« Je me demande ce que tous ces gens dans ces voitures pensent de nous, sourit Erdoan. Parfois, certains ont un accident à force de regarder notre campement. » Ce jeune de 25 ans confie sa « honte de vivre comme un Gitan », alors qu'il n'a qu'une idée en tête : amasser suffisamment d'argent pour rentrer en Bulgarie et reprendre ses études de vétérinaire. Comme une centaine d'autres Bulgares, tous des hommes dans la force de l'âge, il vit dans le provisoire au bord du périphérique, porte de Bagnolet (20e). Des tentes alignées comme dans un camping de part et d'autre d'un sentier, un minimum de vêtements, parfois un réchaud pour faire la cuisine, c'est tout ce que possèdent ces migrants.
En janvier dernier, lorsque la Bulgarie a intégré l'Union européenne, ils ont cru à l'eldorado. Dans la communauté turcophone de Razgrad, ville de 50 000 habitants située non loin de la mer Noire, dont la plupart sont originaires, le bruit a vite circulé qu'à Paris le bâtiment embauchait. « Sur des chantiers, on peut tout faire, mais on nous donne souvent le sale boulot », constate Erdoan. D'autres ont eu moins de chance que lui, comme Mehdin, 42 ans, qui tire sur sa cigarette en étalant sa rancœur. En deux mois, il n'a pas travaillé une seule fois, et cherche aujourd'hui le moyen de payer son billet de bus pour rentrer au pays. « Beaucoup repartent ces temps-ci, car avec les contrôles sur les chantiers, les patrons sont de plus en plus réticents à nous embaucher », avance Mehdin.

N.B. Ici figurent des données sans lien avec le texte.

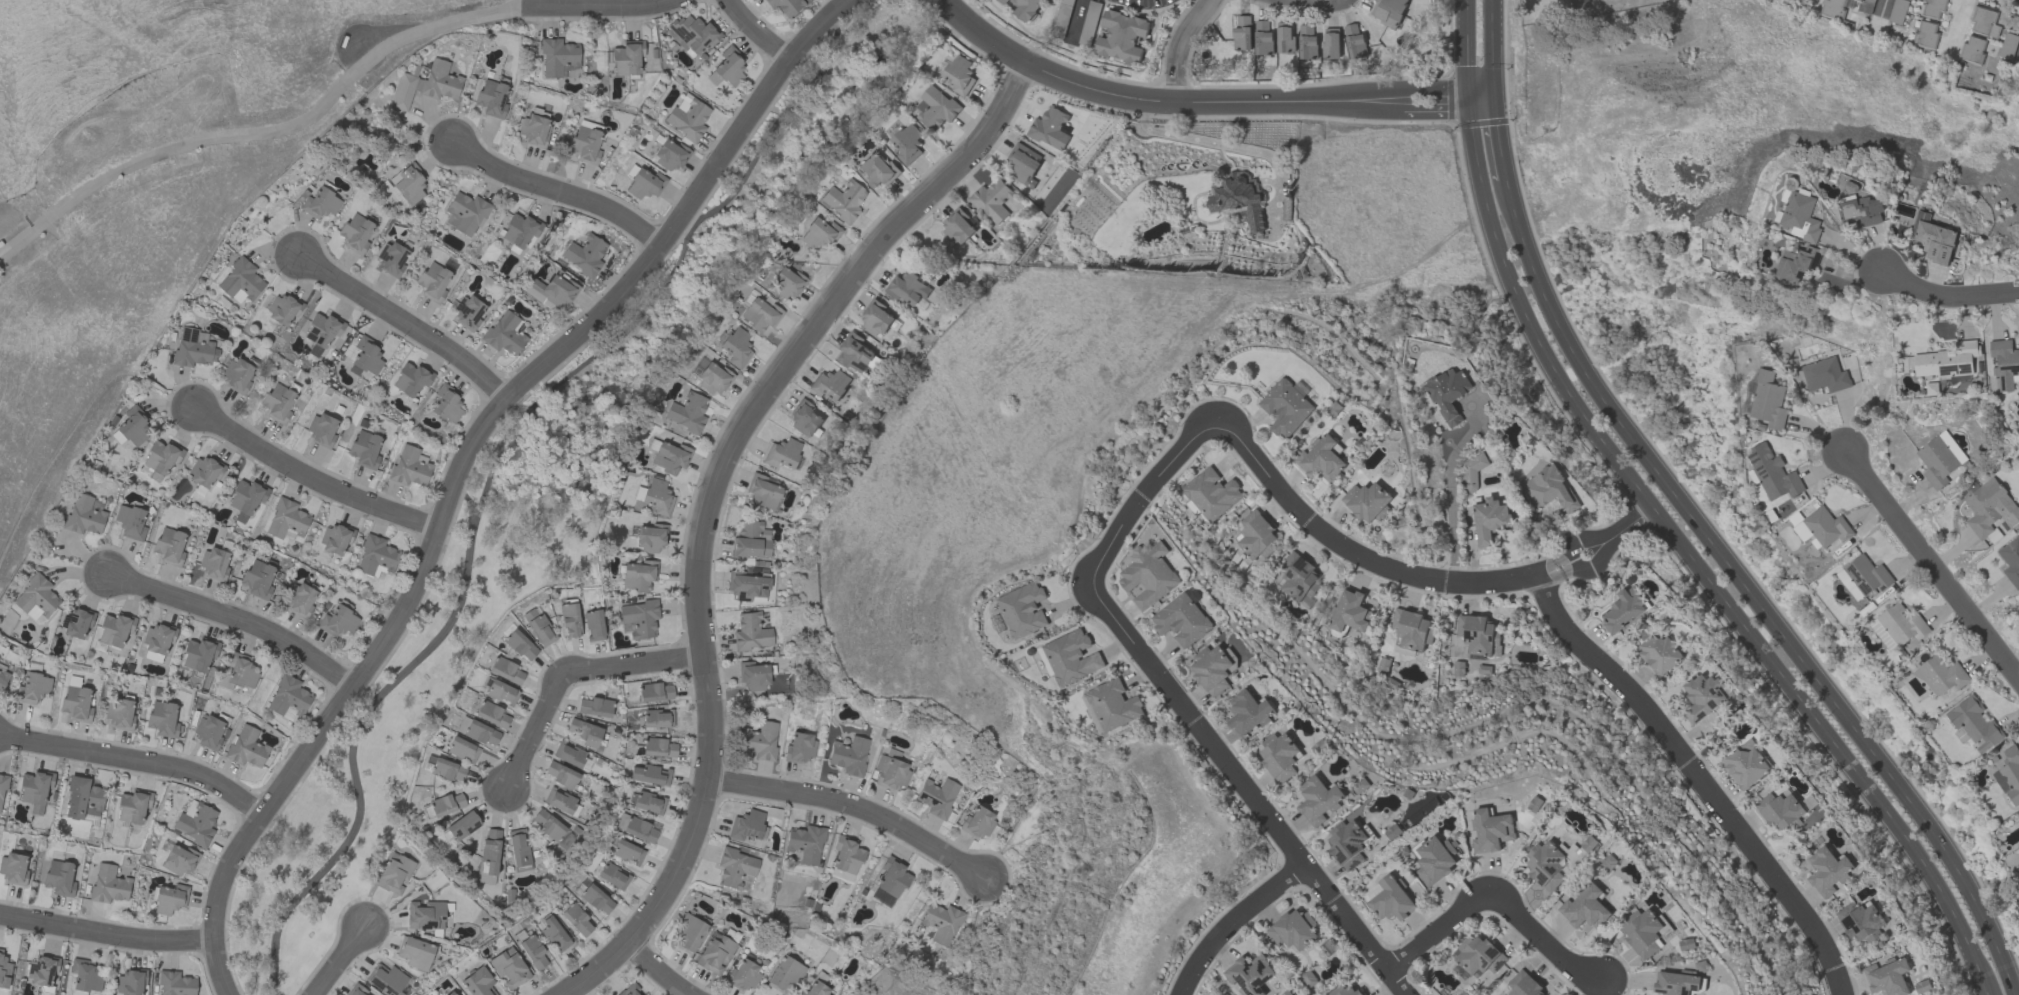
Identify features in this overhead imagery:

Mehmet, fraîchement rasé, vient de finir d'étendre son linge sur un fil tendu entre deux arbres, et plaisante sur « le charme de la vie au grand air ». Il rêve d'apprendre le français et de se marier ici, où il apprécie de gagner de 70 euros à 80 euros en une journée, contre 200 euros par mois en Bulgarie. Faute de trouver un appartement à louer, il imagine se faire domicilier sur cette pelouse.
Pas sûr que la préfecture de police laisse le campement se pérenniser. L'an dernier, elle avait déjà fait évacuer ces installations précaires. D'autres sont revenues aussitôt.
La Mairie de Paris dit « être en contact avec ce campement, le plus important de Bulgares à Paris ». Elle a demandé « une enquête sur les filières de travail clandestin » qui les emploient.